Could this change not have been made one year, two years or even 20 years earlier. The torture and hazards of domestic child labour had always blatantly existed. Were the incidents of hideous torture to domestic workers Tayyaba, Kinza and Uzma not sufficient to melt the hearts of our rulers. Was the recent report by Hari Welfare Association (HWA), PILER and Institute of Social Justice (ISJ) revealing 140 cases of child abuse, torture and murder not adequate to awaken our sleeping conscience? Or is it that the children of the poor simply do not matter?
These questions are essential to ask if we are to seek meaning and not expediency in our actions. Should we not demand accountability for the government’s failure to allow millions of children to work in conditions of torture and abuse when the curse that could have been mitigated by a single Gazette notification. Should we also not challenge the Government’s policy of first nurturing a disease for years and then ‘reacting’ reluctantly, minimally and cosmetically.
A change in the Schedule of the 1991 Act was finally made after voices like “Justice for Zohra” and calls for “Reform or Resign” began to grow louder. Hurriedly adding Child Domestic Labour as item 7 of Part 1 of the Schedule was a band-aid and knee-jerk response. The fact that the Act continues to define a child as someone less than 14 years, instead of 18 is atrocious. The fact that it legalizes child labour and domestic labour for children between the ages of 14 and 16 is appalling and inexcusable. Surprisingly Section 7 of the Act even today continues to permit child labour in numerous professions.
The 1991 Act, clearly copied from some ancient railway documents, currently lists six professions in which a child below 14 year cannot work. The first four of these are railway-related professions, the fifth relates to ports and the sixth to selling of items used in fireworks. How come, at the time of reviewing the Schedule of this Act, no one pointed out that the Schedule makes no mention of highly hazardous professions such as kilns, mines, hotels and mechanic shops.
Sadly neither the 1991 Act nor the new amendment prevent children below 14 years to continue working in hazardous occupations such as kilns, mines, hotels and mechanic shops.

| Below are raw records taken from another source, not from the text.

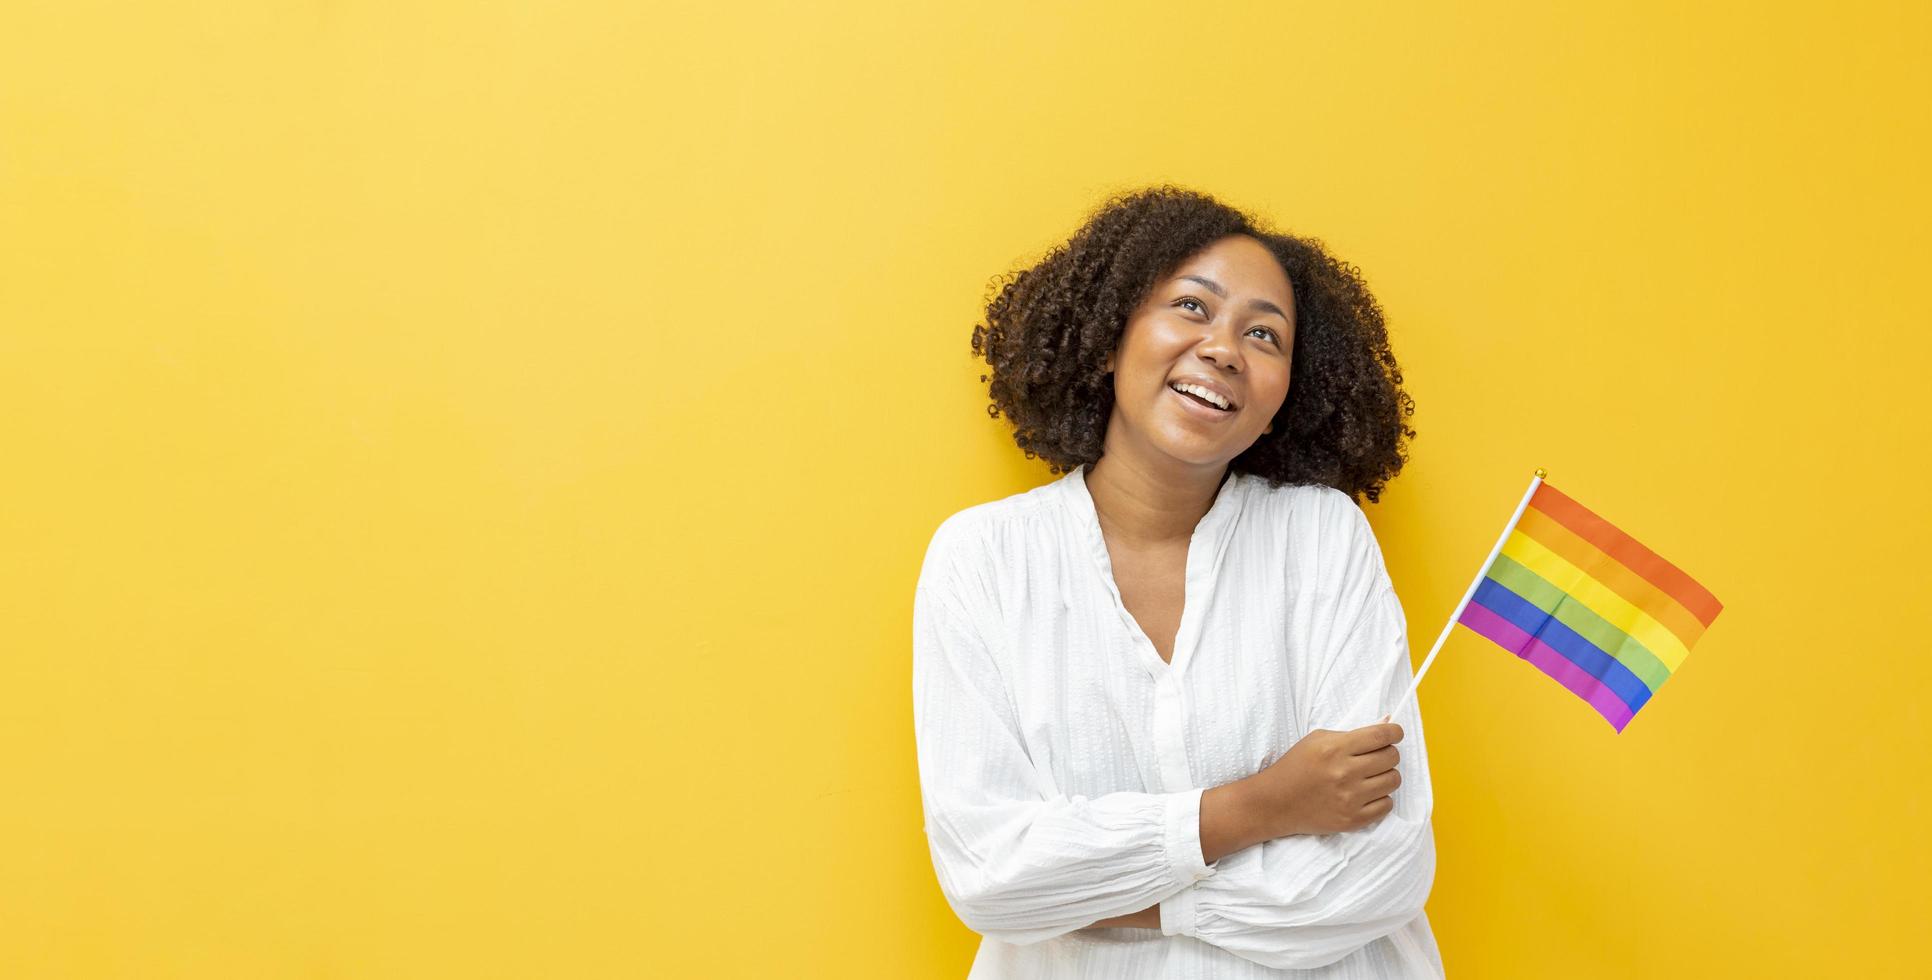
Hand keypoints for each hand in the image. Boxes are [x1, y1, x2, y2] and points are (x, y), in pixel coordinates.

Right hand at [1242, 720, 1402, 837]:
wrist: (1275, 802)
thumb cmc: (1297, 765)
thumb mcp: (1318, 739)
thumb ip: (1352, 733)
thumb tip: (1387, 725)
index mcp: (1335, 749)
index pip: (1381, 736)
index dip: (1395, 732)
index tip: (1394, 733)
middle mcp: (1345, 773)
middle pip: (1391, 757)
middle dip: (1388, 753)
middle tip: (1376, 756)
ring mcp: (1350, 799)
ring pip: (1393, 781)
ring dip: (1386, 775)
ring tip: (1371, 776)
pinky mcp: (1352, 820)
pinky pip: (1387, 806)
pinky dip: (1381, 798)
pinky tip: (1367, 794)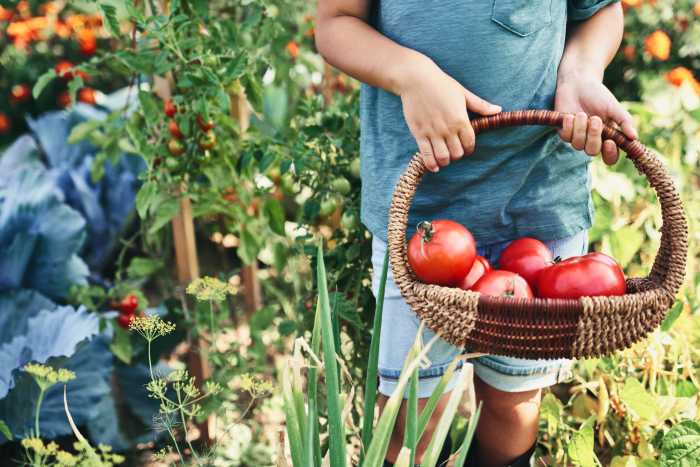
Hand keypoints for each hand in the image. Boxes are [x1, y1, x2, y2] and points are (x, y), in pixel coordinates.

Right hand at [398, 54, 500, 171]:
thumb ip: (480, 105)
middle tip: (453, 151)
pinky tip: (434, 166)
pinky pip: (426, 155)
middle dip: (457, 155)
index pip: (470, 144)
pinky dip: (431, 164)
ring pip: (443, 157)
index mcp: (461, 119)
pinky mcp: (419, 134)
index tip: (465, 147)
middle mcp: (448, 129)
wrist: (416, 79)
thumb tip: (498, 110)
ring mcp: (432, 132)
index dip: (469, 149)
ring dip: (445, 161)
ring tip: (444, 157)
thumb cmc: (441, 84)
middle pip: (457, 154)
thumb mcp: (463, 93)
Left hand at [555, 71, 636, 164]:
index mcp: (607, 137)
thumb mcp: (614, 107)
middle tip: (595, 119)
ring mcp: (577, 137)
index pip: (610, 157)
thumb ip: (624, 121)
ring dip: (580, 129)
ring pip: (578, 145)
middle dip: (593, 137)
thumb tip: (634, 137)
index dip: (609, 154)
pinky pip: (566, 137)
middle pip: (592, 152)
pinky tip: (569, 115)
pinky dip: (568, 126)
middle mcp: (592, 140)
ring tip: (582, 114)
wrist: (578, 83)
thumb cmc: (598, 95)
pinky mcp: (564, 132)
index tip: (610, 142)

It is a criminal neglect on the part of the Human Rights Ministry to not include these torturous and deadly occupations in the Schedule of the 1991 Act.
The change in the Schedule of 1991 Act sets a faulty precedence for the provinces to make yet more conflicting laws. A government with its heart screwed at the right place would have simply amended Article 11(3) of the Constitution to read, “No child below the age of 16 shall be engaged as domestic labour or engaged in any factory, mine, kiln, or any other type of establishment, occupation or process. Children from 16 to 18 may be allowed work only in non-hazardous occupations, and only under well defined code of working conditions, hours and wages.”